Thirdly, there is the actually sensory experience of the word itself, which is known in structuralism as the sign. Words, especially when spoken have a potential contribution to understanding the meanings of the word, especially in unique contexts. Asides from onomatopeia’s, which words whose sounds are an approximately represent of non-linguistic sounds, the sound of words becoming significant for meaning in non-conventional uses. For instance, imagine a dating partner or spouse who has a predilection towards puns and their partner affectionately refers to them as “Puney,” as a portmanteau of Pun and Honey. Or, to press on beyond that, sometimes the sounds of names can be used in unique ways, such as my name Owen could be used as a game chant to win a game.

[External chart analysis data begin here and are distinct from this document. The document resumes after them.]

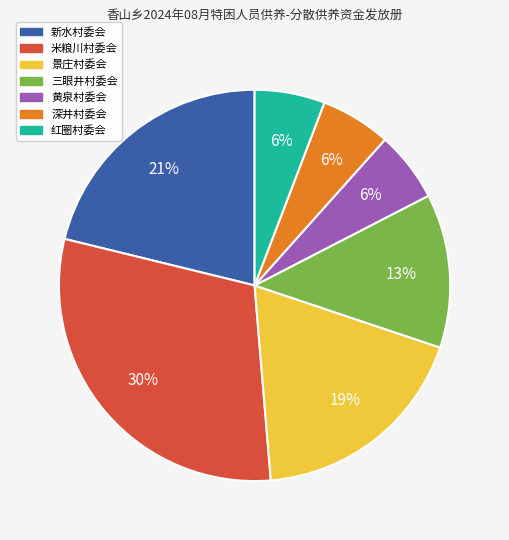

Is there any slice that represents more than half of the pie?

No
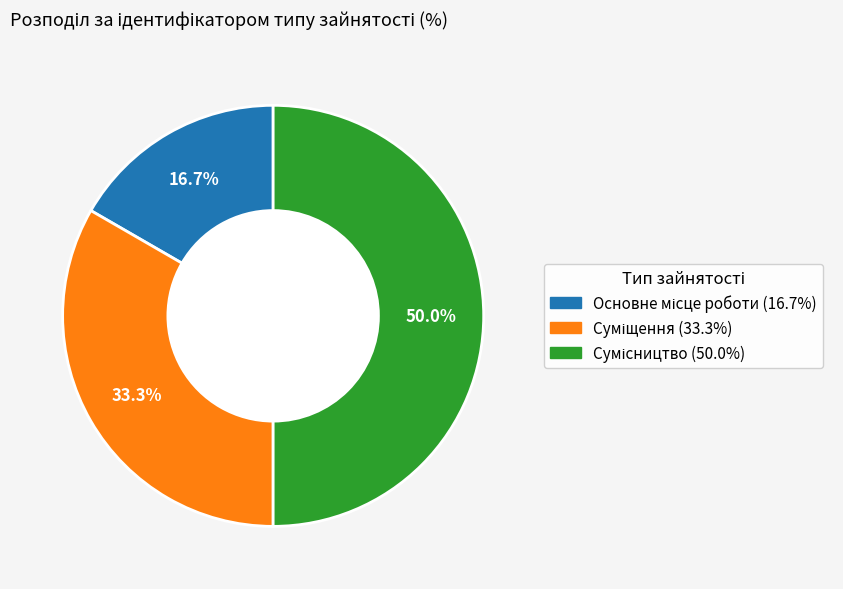

How many slices are in this pie chart?

3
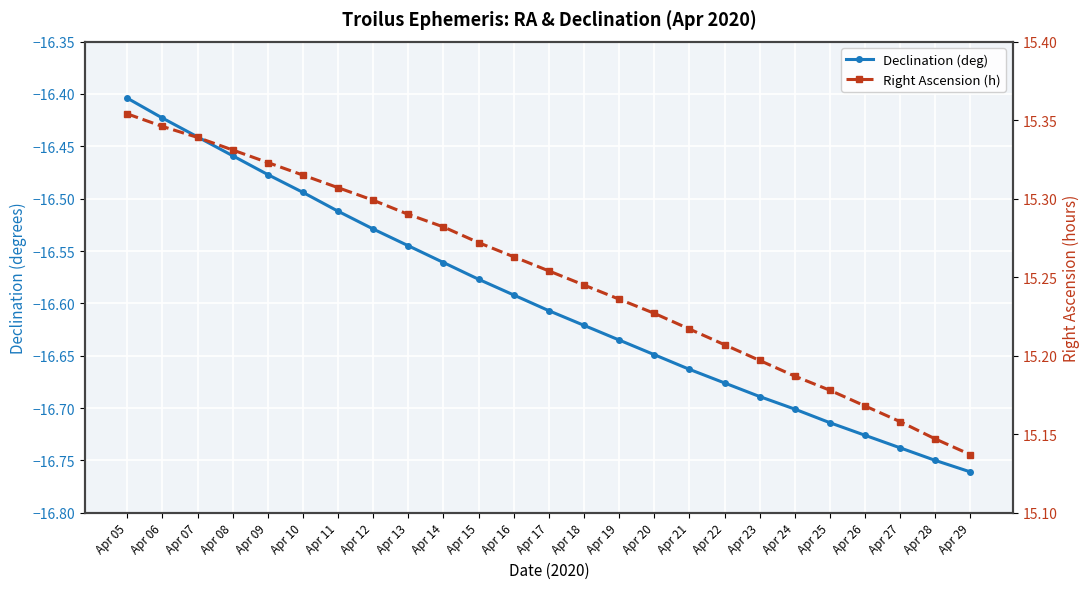

What is the value of the Declination (deg) point at the 25th from the left?

-16.8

The overarching point here is in normal language usage, the meaning of a word comes from, to use a previous metaphor, various streams that come together. Meanings can not be reduced to semantics sense and real-world references, and the interaction between those two. There are multiple streams that when they come together influence each other. Sometimes these streams are weak so as to be irrelevant, such as grammatical function and the sound of the word, and sometimes these streams are not really knowable apart from the specific context, such as the encyclopedia knowledge. While sense and reference are usually the most powerful streams and are thus given the greatest emphasis in the philosophical and study of language, this does not diminish the way these other, various streams can be be relevevant in giving a word a different meaning.